• **Passage for review**
■ ■ ■ ■
ADEN -- International efforts to hunt down leaders and operatives of al-Qaeda in the Arabian Peninsula (AQAP) have substantially weakened the group, experts and researchers in Yemen said.
The US State Department’s Rewards for Justice programme is offering up to $6 million for information leading to the identification or location of Saad bin Atef al-Awlaki, the AQAP "emir" of Yemen's Shabwa province.
In late June and early July, the programme made three back-to-back announcements offering rewards for information on three al-Qaeda leaders present in Yemen.
It offered up to $5 million for information on Ibrahim al-Banna, an Egyptian al-Qaeda leader who was a founding member of AQAP and serves as a functionary to al-Qaeda leaders based in Iran.
The programme also offered a $10 million reward for information on prominent AQAP leader and Sudan native Ibrahim Ahmed Mahmoud al-Qosi.
And it offered $5 million for information that brings Khaled al-Batarfi, a senior member of AQAP in Yemen's Hadramaut province and a former member of the group's shura council, to justice.
"There is no place for al-Qaeda traitors in Yemen, not now nor in the future," Rewards for Justice said.
In November, local government officials reported that two al-Qaeda operatives had been killed when an air strike targeted their vehicle in the border region between Shabwa and al-Bayda provinces.
Political analyst Waddah al-Yaman Abdul Qader told Al-Mashareq that al-Awlaki is "one of the active leaders on the ground" and is one of AQAP's most dangerous.
"But they work within an integrated framework of leaders, all of whom have been targeted by the Rewards for Justice programme in the past months, including leaders of Arab origin who reside in Yemeni territory," he said.
The higher level of visibility afforded by the Rewards for Justice programme restricts the movement of al-Qaeda operatives and hampers their activities, he said.
But to be truly effective in the quest to hunt down al-Qaeda elements in Yemen and break up sleeper cells, he said, the country's security and intelligence institutions must be rehabilitated.
While Yemen's security apparatus remains weakened by years of war against the Iran-backed Houthis, he said, AQAP has sought to reorganise its ranks, which calls for additional international measures to keep it in check.
Constricting AQAP movements
The ongoing efforts to hunt down AQAP leaders via the rewards programme and air strikes "have significantly constricted the movement of its leaders and hampered its attempts to regroup", said Ahmed Bamaas.
According to Bamaas, deputy head of the Hilf bloc, a tribal alliance in Hadramaut province, AQAP "is weak, fragmented and wracked by conflicts over leadership".
Additionally, he said, "its leaders are being hunted down in military operations carried out by the Yemeni army with the support of the Arab Coalition" in areas where al-Qaeda has a presence.
A number of factors have contributed to weakening the group, he said, including the constant operations targeting its leaders and operatives and the efforts to dry up its financial wellsprings.
■ ■ ■ ■
• **List of tasks**
(1) According to the AQAP report, what reward is offered for information on Ibrahim Ahmed Mahmoud al-Qosi?
(2) Set down, word for word, the part of the AQAP report from "And it offered" up to and including "AQAP's most dangerous.".
■ ■ ■ ■
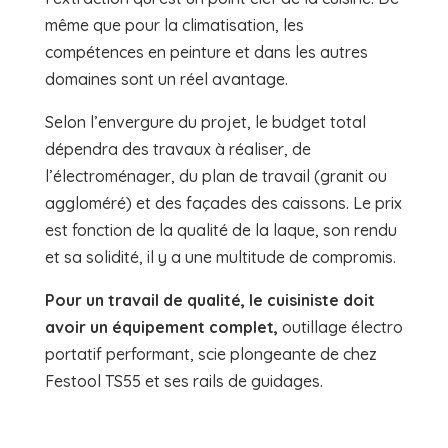
même que pour la climatisation, les
compétences en peinture et dans les autres
domaines sont un réel avantage.
Selon l’envergure du projet, le budget total
dépendra des travaux à réaliser, de
l’électroménager, du plan de travail (granit ou
aggloméré) et des façades des caissons. Le prix
est fonction de la qualité de la laque, son rendu
et sa solidité, il y a une multitude de compromis.
Pour un travail de qualité, le cuisiniste doit
avoir un équipement complet,
outillage électro
portatif performant, scie plongeante de chez
Festool TS55 et ses rails de guidages.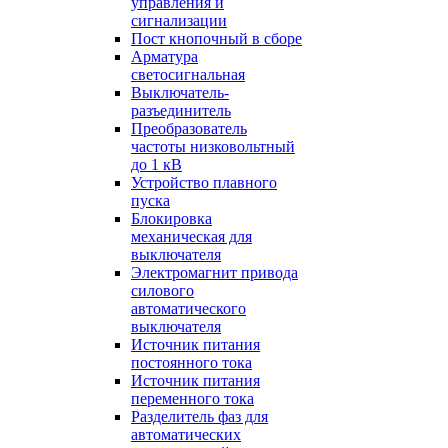
управления и
сигнализации
Пост кнопочный в сборе
Арматура
светосигнальная
Выключатель-
разъединитель
Преобразователь
частоты низковольтный
до 1 кВ
Устройство плавного
пуска
Блокировка
механическая для
выключателя
Электромагнит привода
силового
автоматического
выключателя
Источник питания
постоянного тока
Источник питания
переменного тока
Разделитель фаз для
автоматических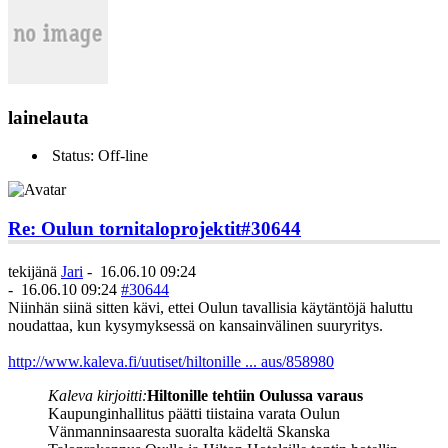
lainelauta
Status: Off-line
Re: Oulun tornitaloprojektit
#30644
tekijänä
Jari
-
16.06.10 09:24
-
16.06.10 09:24
#30644
Niinhän siinä sitten kävi, ettei Oulun tavallisia käytäntöjä haluttu
noudattaa, kun kysymyksessä on kansainvälinen suuryritys.
http://www.kaleva.fi/uutiset/hiltonille ... aus/858980
Kaleva kirjoitti:
Hiltonille tehtiin Oulussa varaus
Kaupunginhallitus päätti tiistaina varata Oulun
Vänmanninsaaresta suoralta kädeltä Skanska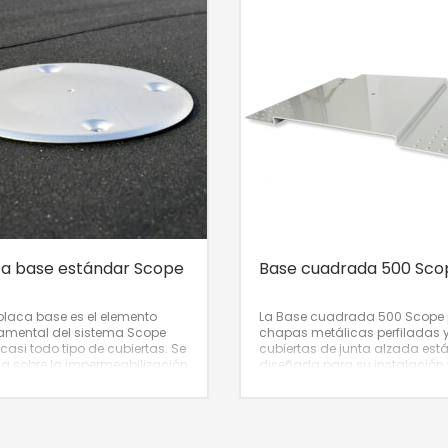
ca base estándar Scope
Base cuadrada 500 Sco
placa base es el elemento
La Base cuadrada 500 Scope
amental del sistema Scope
chapas metálicas perfiladas 
casi todo tipo de cubiertas. Se
cubiertas de junta alzada est
la sobre la impermeabilización
diseñada para su instalación 
ejado y se fija a la estructura
fijación sobre la superficie del
echo con cuatro anclajes.
tejado.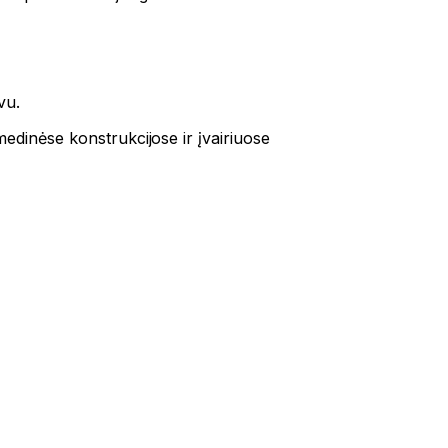
vu.
medinėse konstrukcijose ir įvairiuose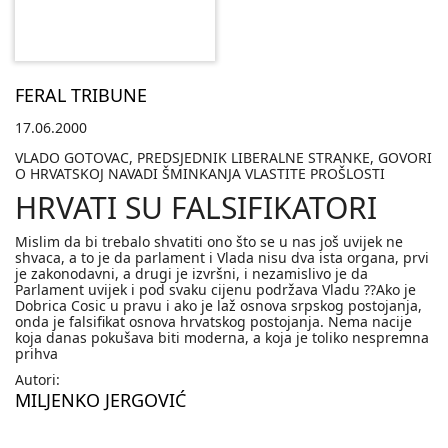
FERAL TRIBUNE
17.06.2000
VLADO GOTOVAC, PREDSJEDNIK LIBERALNE STRANKE, GOVORI
O HRVATSKOJ NAVADI ŠMINKANJA VLASTITE PROŠLOSTI
HRVATI SU FALSIFIKATORI
Mislim da bi trebalo shvatiti ono što se u nas još uvijek ne
shvaca, a to je da parlament i Vlada nisu dva ista organa, prvi
je zakonodavni, a drugi je izvršni, i nezamislivo je da
Parlament uvijek i pod svaku cijenu podržava Vladu ??Ako je
Dobrica Cosic u pravu i ako je laž osnova srpskog postojanja,
onda je falsifikat osnova hrvatskog postojanja. Nema nacije
koja danas pokušava biti moderna, a koja je toliko nespremna
prihva
Autori:
MILJENKO JERGOVIĆ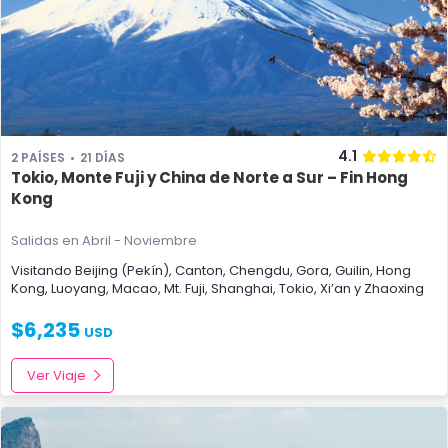
4.1
2 PAÍSES
21 DÍAS
Tokio, Monte Fuji y China de Norte a Sur – Fin Hong
Kong
Salidas en Abril - Noviembre
Visitando
Beijing (Pekín)
,
Canton
,
Chengdu
,
Gora
,
Guilin
,
Hong
Kong
,
Luoyang
,
Macao
,
Mt. Fuji
,
Shanghai
,
Tokio
,
Xi’an
y
Zhaoxing
$
6,235
USD
Ver Viaje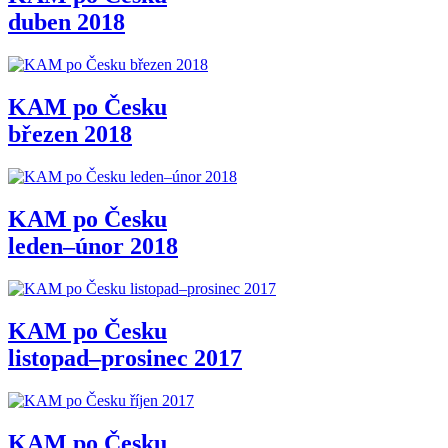
duben 2018
KAM po Česku
březen 2018
KAM po Česku
leden–únor 2018
KAM po Česku
listopad–prosinec 2017
KAM po Česku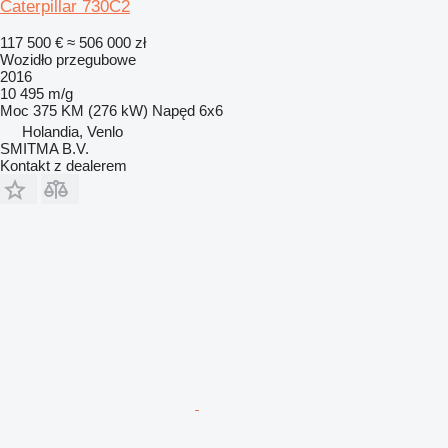
Caterpillar 730C2
117 500 €
≈ 506 000 zł
Wozidło przegubowe
2016
10 495 m/g
Moc
375 KM (276 kW)
Napęd
6x6
Holandia, Venlo
SMITMA B.V.
Kontakt z dealerem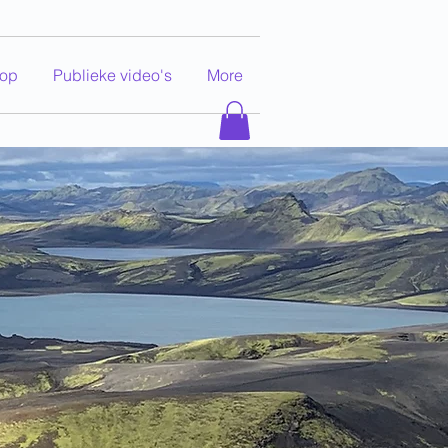
op
Publieke video's
More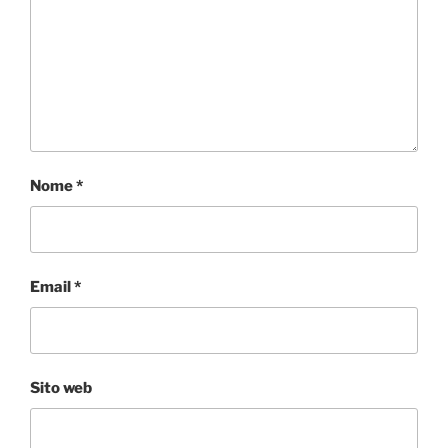
Nome
*
Email
*
Sito web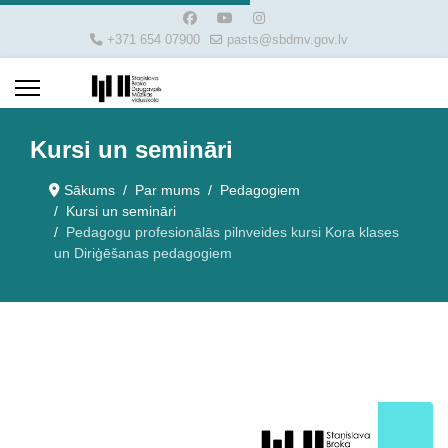
+371 654 07900
pasts@sbdmv.gov.lv
Kursi un semināri
Sākums
Par mums
Pedagogiem
Kursi un semināri
Pedagogu profesionālās pilnveides kursi Kora klases
un Diriģēšanas pedagogiem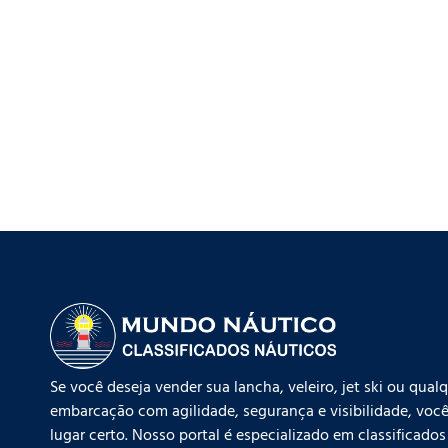
Se você deseja vender sua lancha, veleiro, jet ski ou qual
embarcação com agilidade, segurança e visibilidade, você
lugar certo. Nosso portal é especializado em classificados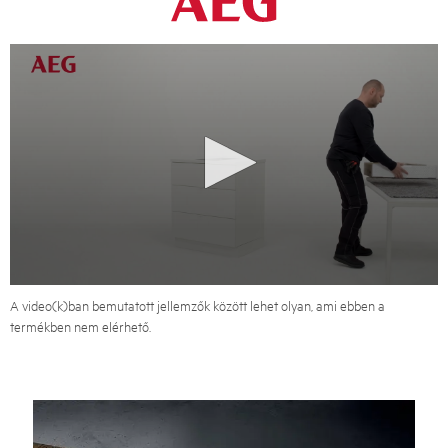
A video(k)ban bemutatott jellemzők között lehet olyan, ami ebben a
termékben nem elérhető.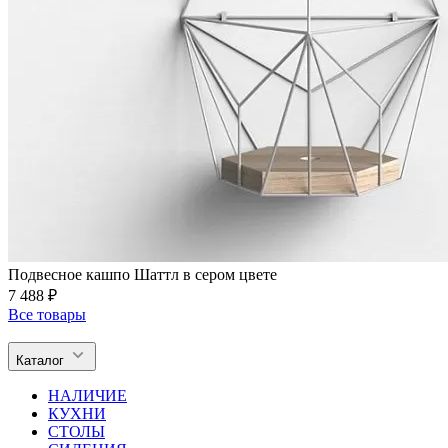
Подвесное кашпо Шаттл в сером цвете
7 488 ₽
Все товары
Каталог
НАЛИЧИЕ
КУХНИ
СТОЛЫ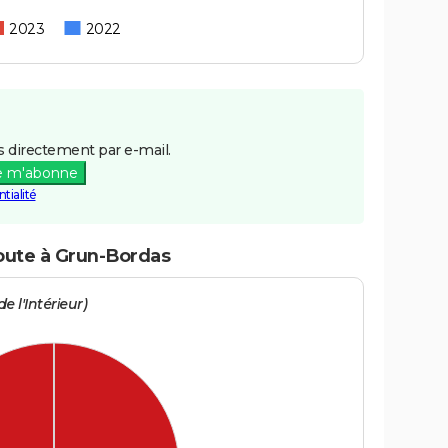
2023
2022
 directement par e-mail.
e m'abonne
tialité
route à Grun-Bordas
e l'Intérieur)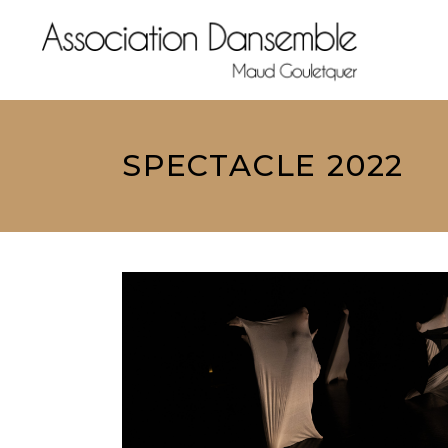
SPECTACLE 2022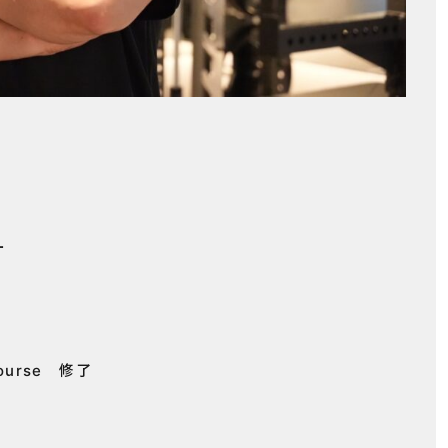
ー
ourse 修了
■ ■ ■ ■
• **Answer set**
(1) $10 million.

(2)
And it offered $5 million for information that brings Khaled al-Batarfi, a senior member of AQAP in Yemen's Hadramaut province and a former member of the group's shura council, to justice.
"There is no place for al-Qaeda traitors in Yemen, not now nor in the future," Rewards for Justice said.
In November, local government officials reported that two al-Qaeda operatives had been killed when an air strike targeted their vehicle in the border region between Shabwa and al-Bayda provinces.
Political analyst Waddah al-Yaman Abdul Qader told Al-Mashareq that al-Awlaki is "one of the active leaders on the ground" and is one of AQAP's most dangerous.